As to my last line, I did not intend to be helpful. I intended to be frank. I am tired of helping people who are not grateful and I don't feel like doing it at present. I did it for decades.

As to what your odler colleague meant: Of course you will always be 30 years younger than she is. She knows that. But someday, if you're lucky enough to live that long, you will be as old as she is, and you will know what she knows but you don't. What she knows is what life teaches--and it teaches everyone in the end, no matter how smart and well-educated and self-confident they started out--about disappointment, loss, humility, sorrow, happenstance. Maybe, with even more luck, it teaches wisdom.

Your colleague, who has lived two days for every one that you have knows twice as much about life as you do. I suspect that something you said in your presentation revealed to her something she took as naive or arrogant or lacking in caution or humility. These qualities are not uncommon in the young. But there was something that you could have done. You could have asked her what she meant, what her experience had taught her that you don't know, what she saw that you had missed. It's always a good idea to ask people with greater experience what they mean when they let you know that they suspect something is wrong.
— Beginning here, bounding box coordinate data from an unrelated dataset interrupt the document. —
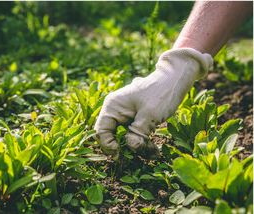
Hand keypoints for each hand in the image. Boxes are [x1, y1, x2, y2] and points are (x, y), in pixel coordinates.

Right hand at [94, 48, 212, 158]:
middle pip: (112, 136)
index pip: (101, 132)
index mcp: (113, 106)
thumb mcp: (149, 115)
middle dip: (125, 148)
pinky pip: (134, 134)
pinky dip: (143, 143)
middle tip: (139, 156)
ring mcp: (125, 115)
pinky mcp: (135, 118)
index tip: (121, 156)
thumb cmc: (161, 93)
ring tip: (153, 155)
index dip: (108, 146)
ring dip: (138, 148)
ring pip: (125, 137)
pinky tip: (154, 151)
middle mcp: (116, 111)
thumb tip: (130, 149)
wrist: (175, 79)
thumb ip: (137, 134)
When we were young, we were taught to respect our elders--simply because they were our elders. Not necessarily to agree with them, but to show them the respect of acknowledging that they knew things that we didn't. That's what you can do. And you'll be surprised at what you'll learn if you do.
Re: Serpents' teeth
by amhuy

DC Dame,

While I suspect you do not want to believe it, amysee and I and others of our generation do say thank you. Thank you. We are grateful. I am a 29-year-old woman in the legal field, with a huge number of older women as mentors. Each of them did fight everything you are talking about. (For the record, some of them still didn't support HRC).

I really do appreciate what I have available to me, and like most of my female peers, I listen closely to my mentors' stories and lessons. I often seek their advice in dealing with a profession that is still, largely, male-dominated. But gratefulness and guidance do not require us to make a decision exactly as you see it. We take your experience and your lessons under advisement, and then we make our own independant judgment. I suspect you acted (and probably still act) similarly.

I am sorry you feel unappreciated, you are not. Presuming to speak for my generation, I hope someday you will appreciate us as well.

Re: Serpents' teeth
by efraker

It really bothers me to hear people like DC Dame advocating for rigid identity politics. Women should vote for the woman... just like the blacks voted for the black... then, therefore, men should vote for the man? Its very disturbing to suppose that anyone could advocate that sublimation of the plural into the singular in America.

Please don't import tribalism to America.

Re: Serpents' teeth
by Persia

So working to improve women's lives isn't really what matters-- you just want a nice Hallmark card and a free pass on past and present racism and homophobia, and the progress still left to go in the movement? And we're a bunch of ungrateful children if we don't act appreciative enough?

Respect is a two-way street. You seem to have no interest in listening to dissenting or critical voices, or in appreciating the struggle of a new generation of women. For someone invested in women, it seems that only the viewpoints and fights of a certain generation has any value or meaning to you.

Re: Serpents' teeth
by LaurieAnnM
Thank you for that,That was excellent and glad the editors thought so,too!